My first reaction to this New York Times piece about Thailand’s new robotic food tasters – Call me when they attach a high-powered laser that instantly vaporizes the dishes which don’t pass the test.
I wasn’t aware of journalist Anthony Shadid until I learned of his recent death, but I found myself inspired by his work and by the recollections of his peers:
A Pulitzer Prize-winning correspondent for the Washington Post (and more recently the New York Times), Shadid died at the age of 43 of an asthma attack while on assignment in Syria, prompting an outpouring of grief from his colleagues and his readers. He also wrote several acclaimed books about the Middle East, including the soon-to-be released “House of Stone: A Memoir of Home, Family, and a Lost Middle East”.
Shadid went beyond the standard practice of documenting the actions of the powerful by also telling “smaller” stories about the daily experiences of ordinary people, earning his reputation for putting a human face on some of the Middle East’s political and social complexities.
Of his work, Amy Sullivan of The Atlantic said “There are great reporters and there are great writers. And then there are the rare few who inspire awe by being both.” “He was the best of our breed” said TIME’s Bobby Ghosh, going on to express a sentiment which I saw echoed by many others: Shadid’s talent, combined with his lack of ego, made him one of the finest journalists of his generation.

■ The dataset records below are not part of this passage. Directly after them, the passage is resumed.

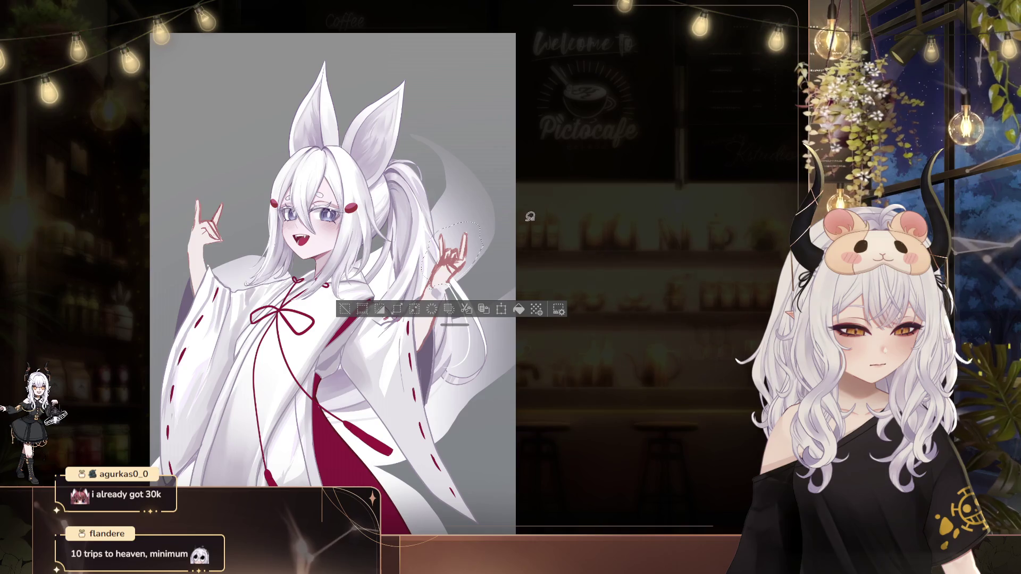
Rotate and reshape the lassoed right-side hand, commit it, then outline the hair beside it.
key("ctrl+t")
mouse_move(459, 280)
left_mouse_down()
mouse_move(474, 258)
mouse_move(473, 284)
left_mouse_up()
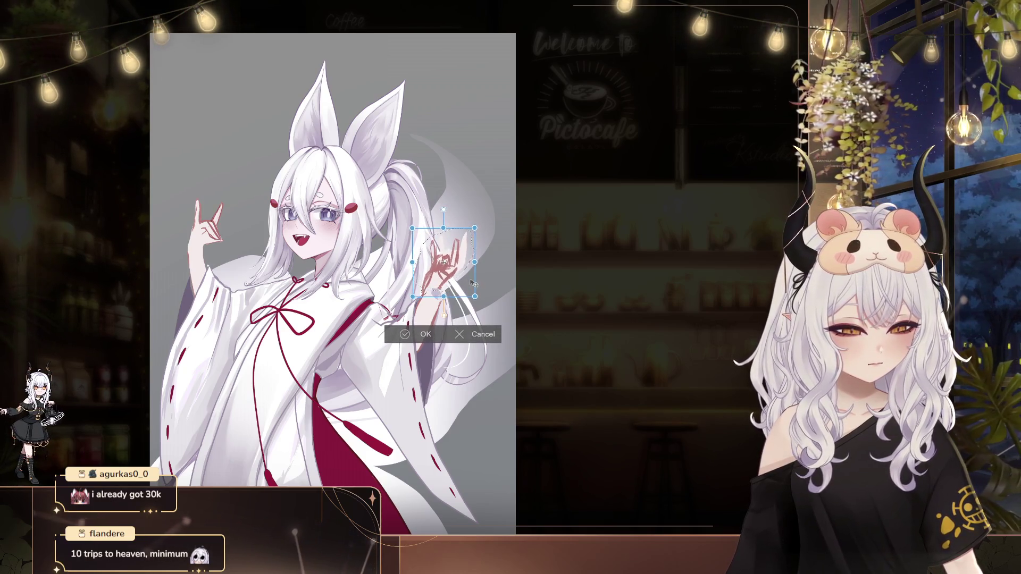
key("Return")
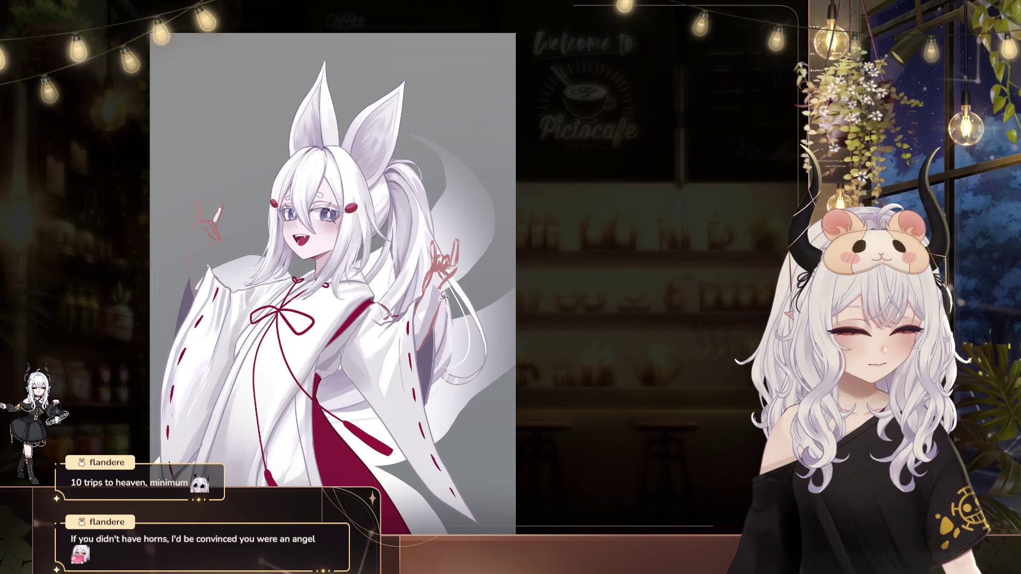
left_click_drag(417, 356, 421, 361)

To humanize something, I think, requires a deep well of both humility and empathy. It is the act of making one person’s interior experience visible to the rest of us. With professional skill and with personal kindness, Anthony Shadid made a life’s work out of helping people understand each another better. It seems to me that his ability to write “poetry on deadline” won’t soon be replaced, but perhaps it’s that spirit of generosity towards both the people he wrote about and the people he worked with which will be his most enduring legacy.